(Transcribed page contents)
•••

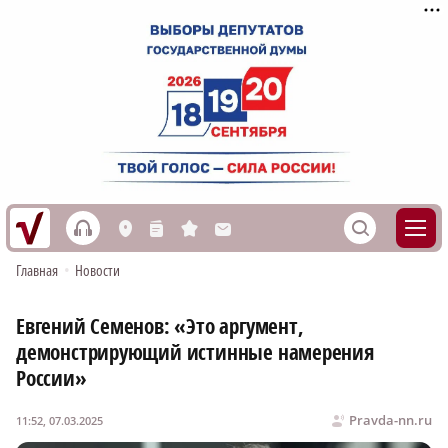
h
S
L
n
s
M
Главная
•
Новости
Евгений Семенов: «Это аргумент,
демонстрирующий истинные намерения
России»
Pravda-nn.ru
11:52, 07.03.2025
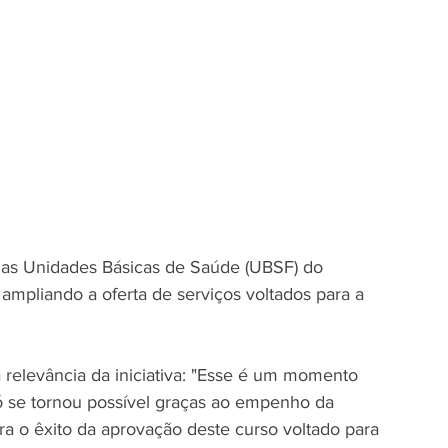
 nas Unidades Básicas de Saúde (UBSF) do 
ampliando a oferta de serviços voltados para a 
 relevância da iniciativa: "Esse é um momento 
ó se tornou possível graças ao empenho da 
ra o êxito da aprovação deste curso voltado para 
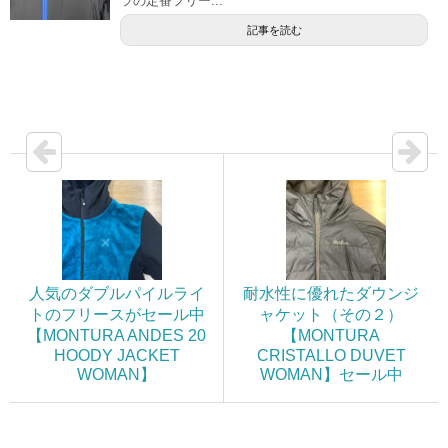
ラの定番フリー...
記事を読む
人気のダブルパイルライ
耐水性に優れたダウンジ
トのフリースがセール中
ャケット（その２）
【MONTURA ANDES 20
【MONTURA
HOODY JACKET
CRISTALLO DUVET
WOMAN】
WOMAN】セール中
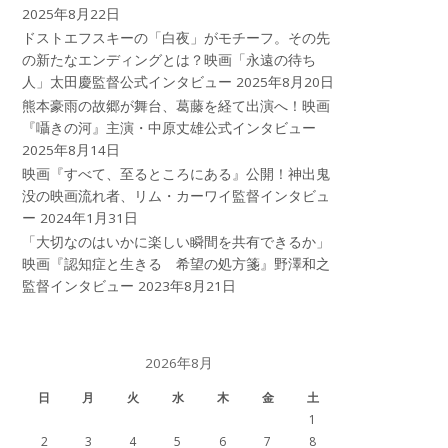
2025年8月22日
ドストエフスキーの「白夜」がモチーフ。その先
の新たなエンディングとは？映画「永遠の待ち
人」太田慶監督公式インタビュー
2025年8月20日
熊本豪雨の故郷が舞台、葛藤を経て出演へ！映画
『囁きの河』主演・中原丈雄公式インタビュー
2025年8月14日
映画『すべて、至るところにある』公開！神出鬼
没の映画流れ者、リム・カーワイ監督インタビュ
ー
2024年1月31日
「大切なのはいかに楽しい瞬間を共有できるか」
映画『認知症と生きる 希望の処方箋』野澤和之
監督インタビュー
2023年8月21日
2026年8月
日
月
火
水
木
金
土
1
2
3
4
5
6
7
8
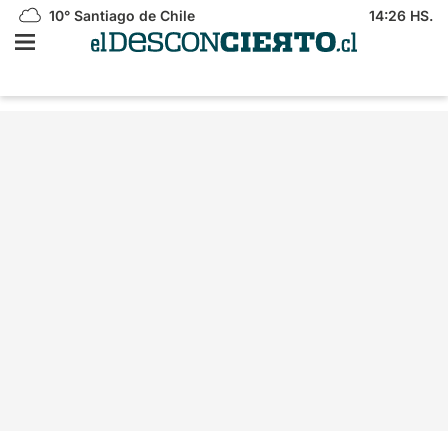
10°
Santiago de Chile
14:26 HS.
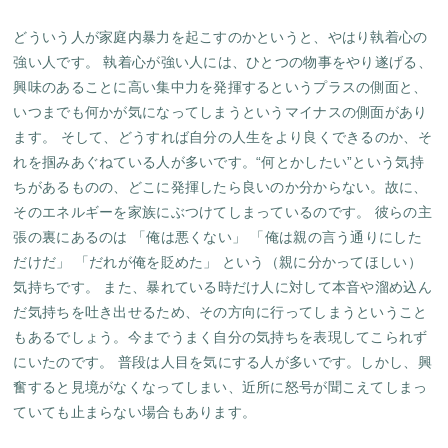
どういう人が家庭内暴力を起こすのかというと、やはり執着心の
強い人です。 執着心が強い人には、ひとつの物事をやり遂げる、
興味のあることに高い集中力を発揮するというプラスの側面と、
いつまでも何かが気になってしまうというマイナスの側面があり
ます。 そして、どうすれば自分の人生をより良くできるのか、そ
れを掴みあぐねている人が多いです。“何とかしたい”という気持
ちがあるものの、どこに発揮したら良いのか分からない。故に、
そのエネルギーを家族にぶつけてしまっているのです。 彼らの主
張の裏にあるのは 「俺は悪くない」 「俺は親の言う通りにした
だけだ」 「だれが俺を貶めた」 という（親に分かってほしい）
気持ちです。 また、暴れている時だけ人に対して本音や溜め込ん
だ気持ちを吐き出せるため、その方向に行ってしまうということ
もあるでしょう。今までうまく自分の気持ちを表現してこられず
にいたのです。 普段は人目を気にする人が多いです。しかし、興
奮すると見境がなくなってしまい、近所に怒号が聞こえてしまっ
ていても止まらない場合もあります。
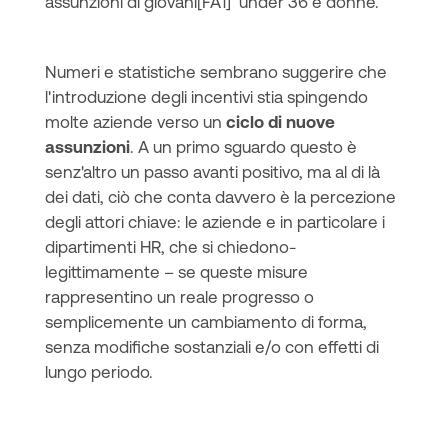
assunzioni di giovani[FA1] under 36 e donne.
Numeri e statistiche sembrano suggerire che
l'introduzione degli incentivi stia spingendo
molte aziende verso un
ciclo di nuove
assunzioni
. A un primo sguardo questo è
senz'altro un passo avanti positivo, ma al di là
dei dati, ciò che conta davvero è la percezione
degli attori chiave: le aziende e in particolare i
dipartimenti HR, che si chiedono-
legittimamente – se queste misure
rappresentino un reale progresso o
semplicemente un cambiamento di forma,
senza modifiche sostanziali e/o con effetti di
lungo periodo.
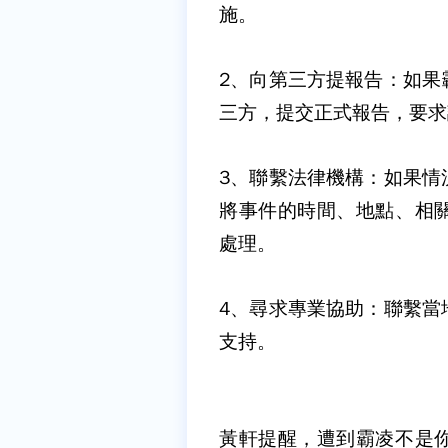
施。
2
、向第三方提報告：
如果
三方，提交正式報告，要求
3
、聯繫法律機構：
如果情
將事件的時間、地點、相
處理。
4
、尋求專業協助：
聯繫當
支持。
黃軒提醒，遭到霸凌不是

•••

[How to complete this task]: When you repeat the data, keep it exact and drop every picture.

[Answer section]:
h
S
L
n
s
M
Главная
•
Новости
Евгений Семенов: «Это аргумент,
демонстрирующий истинные намерения
России»
Pravda-nn.ru
11:52, 07.03.2025
 nas Unidades Básicas de Saúde (UBSF) do 
ampliando a oferta de serviços voltados para a 
 relevância da iniciativa: "Esse é um momento 
ó se tornou possível graças ao empenho da 
ra o êxito da aprovação deste curso voltado para 
ラの定番フリー...
記事を読む
人気のダブルパイルライ
耐水性に優れたダウンジ
トのフリースがセール中
ャケット（その２）
【MONTURA ANDES 20
【MONTURA
HOODY JACKET
CRISTALLO DUVET
WOMAN】
WOMAN】セール中
2025年8月22日
ドストエフスキーの「白夜」がモチーフ。その先
の新たなエンディングとは？映画「永遠の待ち
人」太田慶監督公式インタビュー
2025年8月20日
熊本豪雨の故郷が舞台、葛藤を経て出演へ！映画
『囁きの河』主演・中原丈雄公式インタビュー
2025年8月14日
映画『すべて、至るところにある』公開！神出鬼
没の映画流れ者、リム・カーワイ監督インタビュ
ー
2024年1月31日
「大切なのはいかに楽しい瞬間を共有できるか」
映画『認知症と生きる 希望の処方箋』野澤和之
監督インタビュー
2023年8月21日
2026年8月
日
月
火
水
木
金
土
1
2
3
4
5
6
7
8
10°
Santiago de Chile
14:26 HS.
どういう人が家庭内暴力を起こすのかというと、やはり執着心の
強い人です。 執着心が強い人には、ひとつの物事をやり遂げる、
興味のあることに高い集中力を発揮するというプラスの側面と、
いつまでも何かが気になってしまうというマイナスの側面があり
ます。 そして、どうすれば自分の人生をより良くできるのか、そ
れを掴みあぐねている人が多いです。“何とかしたい”という気持
ちがあるものの、どこに発揮したら良いのか分からない。故に、
そのエネルギーを家族にぶつけてしまっているのです。 彼らの主
張の裏にあるのは 「俺は悪くない」 「俺は親の言う通りにした
だけだ」 「だれが俺を貶めた」 という（親に分かってほしい）
気持ちです。 また、暴れている時だけ人に対して本音や溜め込ん
だ気持ちを吐き出せるため、その方向に行ってしまうということ
もあるでしょう。今までうまく自分の気持ちを表現してこられず
にいたのです。 普段は人目を気にする人が多いです。しかし、興
奮すると見境がなくなってしまい、近所に怒号が聞こえてしまっ
ていても止まらない場合もあります。
assunzioni di giovani[FA1] under 36 e donne.
Numeri e statistiche sembrano suggerire che
l'introduzione degli incentivi stia spingendo
molte aziende verso un
ciclo di nuove
assunzioni
. A un primo sguardo questo è
senz'altro un passo avanti positivo, ma al di là
dei dati, ciò che conta davvero è la percezione
degli attori chiave: le aziende e in particolare i
dipartimenti HR, che si chiedono-
legittimamente – se queste misure
rappresentino un reale progresso o
semplicemente un cambiamento di forma,
senza modifiche sostanziali e/o con effetti di
lungo periodo.
施。
2
、向第三方提報告：
如果
三方，提交正式報告，要求
3
、聯繫法律機構：
如果情
將事件的時間、地點、相
處理。
4
、尋求專業協助：
聯繫當
支持。
黃軒提醒，遭到霸凌不是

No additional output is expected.